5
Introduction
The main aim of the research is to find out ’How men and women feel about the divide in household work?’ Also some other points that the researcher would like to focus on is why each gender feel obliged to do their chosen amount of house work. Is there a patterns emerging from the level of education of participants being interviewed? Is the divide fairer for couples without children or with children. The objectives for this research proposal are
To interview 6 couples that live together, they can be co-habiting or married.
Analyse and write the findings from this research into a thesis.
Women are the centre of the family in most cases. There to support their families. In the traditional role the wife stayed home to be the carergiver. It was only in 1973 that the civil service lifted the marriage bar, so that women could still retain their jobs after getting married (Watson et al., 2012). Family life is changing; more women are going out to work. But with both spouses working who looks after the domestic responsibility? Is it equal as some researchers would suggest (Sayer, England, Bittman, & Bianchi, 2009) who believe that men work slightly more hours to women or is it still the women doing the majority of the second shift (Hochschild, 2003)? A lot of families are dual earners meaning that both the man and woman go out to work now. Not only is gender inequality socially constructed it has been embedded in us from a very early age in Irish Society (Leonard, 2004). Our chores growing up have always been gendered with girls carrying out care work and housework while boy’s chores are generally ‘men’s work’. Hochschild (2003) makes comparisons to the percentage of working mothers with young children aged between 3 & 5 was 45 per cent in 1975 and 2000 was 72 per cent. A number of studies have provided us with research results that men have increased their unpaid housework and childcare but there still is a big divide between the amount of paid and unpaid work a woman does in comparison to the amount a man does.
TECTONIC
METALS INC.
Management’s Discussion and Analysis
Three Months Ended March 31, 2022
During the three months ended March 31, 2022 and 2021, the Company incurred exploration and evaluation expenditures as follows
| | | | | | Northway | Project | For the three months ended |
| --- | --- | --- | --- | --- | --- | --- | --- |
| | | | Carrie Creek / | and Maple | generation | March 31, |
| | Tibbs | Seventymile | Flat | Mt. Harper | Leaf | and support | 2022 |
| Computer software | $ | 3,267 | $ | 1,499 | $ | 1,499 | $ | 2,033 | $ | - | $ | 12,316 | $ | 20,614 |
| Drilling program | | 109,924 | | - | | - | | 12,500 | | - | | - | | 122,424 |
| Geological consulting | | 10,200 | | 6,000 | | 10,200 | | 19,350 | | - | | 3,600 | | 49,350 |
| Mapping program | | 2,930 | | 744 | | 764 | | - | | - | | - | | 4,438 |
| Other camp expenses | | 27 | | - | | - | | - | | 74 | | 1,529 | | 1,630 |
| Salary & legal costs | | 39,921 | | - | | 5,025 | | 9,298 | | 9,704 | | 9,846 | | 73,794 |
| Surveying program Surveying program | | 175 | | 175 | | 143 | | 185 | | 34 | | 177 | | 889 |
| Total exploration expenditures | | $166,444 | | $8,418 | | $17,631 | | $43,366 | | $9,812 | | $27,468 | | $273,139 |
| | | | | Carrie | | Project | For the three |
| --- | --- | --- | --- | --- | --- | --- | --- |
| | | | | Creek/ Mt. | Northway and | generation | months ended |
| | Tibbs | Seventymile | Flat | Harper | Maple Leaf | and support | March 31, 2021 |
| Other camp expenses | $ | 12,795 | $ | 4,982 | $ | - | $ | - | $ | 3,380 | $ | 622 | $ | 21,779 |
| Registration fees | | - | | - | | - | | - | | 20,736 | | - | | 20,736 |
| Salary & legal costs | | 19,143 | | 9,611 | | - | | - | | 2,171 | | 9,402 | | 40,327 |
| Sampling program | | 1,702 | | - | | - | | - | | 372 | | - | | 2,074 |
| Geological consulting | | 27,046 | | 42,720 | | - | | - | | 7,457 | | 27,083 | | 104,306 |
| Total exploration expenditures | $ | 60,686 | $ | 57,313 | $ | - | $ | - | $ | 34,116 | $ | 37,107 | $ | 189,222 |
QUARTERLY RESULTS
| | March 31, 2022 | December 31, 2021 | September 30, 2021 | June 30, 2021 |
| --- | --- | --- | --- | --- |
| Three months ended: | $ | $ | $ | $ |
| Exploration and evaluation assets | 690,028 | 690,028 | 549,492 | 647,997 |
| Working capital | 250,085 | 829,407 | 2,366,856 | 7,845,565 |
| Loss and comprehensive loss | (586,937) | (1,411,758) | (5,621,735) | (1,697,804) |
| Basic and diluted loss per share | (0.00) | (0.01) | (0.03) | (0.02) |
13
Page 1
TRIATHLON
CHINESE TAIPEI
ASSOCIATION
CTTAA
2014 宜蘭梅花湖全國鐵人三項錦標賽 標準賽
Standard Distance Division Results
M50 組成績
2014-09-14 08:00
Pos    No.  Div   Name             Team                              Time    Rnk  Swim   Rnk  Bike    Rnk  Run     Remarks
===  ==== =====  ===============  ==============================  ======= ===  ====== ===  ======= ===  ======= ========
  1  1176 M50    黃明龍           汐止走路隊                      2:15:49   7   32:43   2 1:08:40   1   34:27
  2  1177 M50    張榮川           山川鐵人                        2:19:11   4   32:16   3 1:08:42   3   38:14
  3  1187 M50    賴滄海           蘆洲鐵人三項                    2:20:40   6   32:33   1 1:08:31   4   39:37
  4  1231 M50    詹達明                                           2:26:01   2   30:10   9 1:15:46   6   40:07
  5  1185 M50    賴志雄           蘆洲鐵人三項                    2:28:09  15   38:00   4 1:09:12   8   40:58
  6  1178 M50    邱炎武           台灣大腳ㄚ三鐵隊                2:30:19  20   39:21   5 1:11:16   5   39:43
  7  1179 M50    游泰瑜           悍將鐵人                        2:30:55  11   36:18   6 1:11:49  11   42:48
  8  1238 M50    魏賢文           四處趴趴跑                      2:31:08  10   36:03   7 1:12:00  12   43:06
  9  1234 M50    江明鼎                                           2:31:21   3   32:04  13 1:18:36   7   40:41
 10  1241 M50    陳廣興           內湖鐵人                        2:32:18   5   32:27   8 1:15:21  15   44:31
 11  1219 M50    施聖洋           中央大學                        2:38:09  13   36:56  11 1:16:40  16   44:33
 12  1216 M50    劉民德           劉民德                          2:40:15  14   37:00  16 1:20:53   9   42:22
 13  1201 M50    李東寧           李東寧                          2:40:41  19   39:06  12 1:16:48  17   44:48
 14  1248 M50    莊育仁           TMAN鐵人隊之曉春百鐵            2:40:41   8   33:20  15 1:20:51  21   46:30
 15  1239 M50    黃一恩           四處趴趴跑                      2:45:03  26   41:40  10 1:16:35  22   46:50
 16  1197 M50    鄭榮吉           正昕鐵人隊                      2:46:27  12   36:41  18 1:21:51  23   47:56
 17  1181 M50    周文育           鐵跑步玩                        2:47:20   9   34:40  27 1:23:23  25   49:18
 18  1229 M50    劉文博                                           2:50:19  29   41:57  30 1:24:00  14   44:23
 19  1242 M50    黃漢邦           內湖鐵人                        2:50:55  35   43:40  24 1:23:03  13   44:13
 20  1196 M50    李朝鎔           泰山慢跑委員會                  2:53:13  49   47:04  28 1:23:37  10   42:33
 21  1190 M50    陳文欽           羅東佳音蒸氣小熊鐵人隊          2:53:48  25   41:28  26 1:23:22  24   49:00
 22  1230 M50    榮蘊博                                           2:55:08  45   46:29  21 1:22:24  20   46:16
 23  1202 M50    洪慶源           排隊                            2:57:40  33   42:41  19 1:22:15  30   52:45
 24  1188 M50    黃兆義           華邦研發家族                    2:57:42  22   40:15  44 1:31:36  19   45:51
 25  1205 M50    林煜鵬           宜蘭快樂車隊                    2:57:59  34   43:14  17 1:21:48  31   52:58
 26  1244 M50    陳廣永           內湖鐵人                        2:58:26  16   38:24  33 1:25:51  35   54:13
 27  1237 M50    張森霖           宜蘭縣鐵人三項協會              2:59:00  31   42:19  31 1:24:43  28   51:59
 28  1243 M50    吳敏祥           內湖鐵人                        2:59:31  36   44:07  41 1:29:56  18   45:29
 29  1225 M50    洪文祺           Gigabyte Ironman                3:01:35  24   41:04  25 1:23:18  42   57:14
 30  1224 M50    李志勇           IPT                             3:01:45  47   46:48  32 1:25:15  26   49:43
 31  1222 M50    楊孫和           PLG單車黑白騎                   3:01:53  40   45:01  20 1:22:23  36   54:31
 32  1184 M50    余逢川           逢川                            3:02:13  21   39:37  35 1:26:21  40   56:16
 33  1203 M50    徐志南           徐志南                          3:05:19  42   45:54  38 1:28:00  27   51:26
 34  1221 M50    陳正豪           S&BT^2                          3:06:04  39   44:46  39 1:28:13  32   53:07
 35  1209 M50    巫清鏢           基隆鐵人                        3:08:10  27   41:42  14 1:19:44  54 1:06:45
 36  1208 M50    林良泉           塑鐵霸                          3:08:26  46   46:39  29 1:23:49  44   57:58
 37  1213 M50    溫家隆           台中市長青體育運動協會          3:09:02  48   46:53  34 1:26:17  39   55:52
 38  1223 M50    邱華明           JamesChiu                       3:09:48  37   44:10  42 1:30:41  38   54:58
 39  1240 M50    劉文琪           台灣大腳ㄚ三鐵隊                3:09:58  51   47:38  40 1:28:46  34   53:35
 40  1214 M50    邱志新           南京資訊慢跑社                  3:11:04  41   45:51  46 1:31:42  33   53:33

══════════════════════════════

EXERCISE DIRECTIONS:
Through the line that contains "Analyse and write", copy the material above exactly, beginning at its first line and including nothing more.

OUTPUT OF THE EXERCISE:
5
Introduction
The main aim of the research is to find out ’How men and women feel about the divide in household work?’ Also some other points that the researcher would like to focus on is why each gender feel obliged to do their chosen amount of house work. Is there a patterns emerging from the level of education of participants being interviewed? Is the divide fairer for couples without children or with children. The objectives for this research proposal are
To interview 6 couples that live together, they can be co-habiting or married.
Analyse and write the findings from this research into a thesis.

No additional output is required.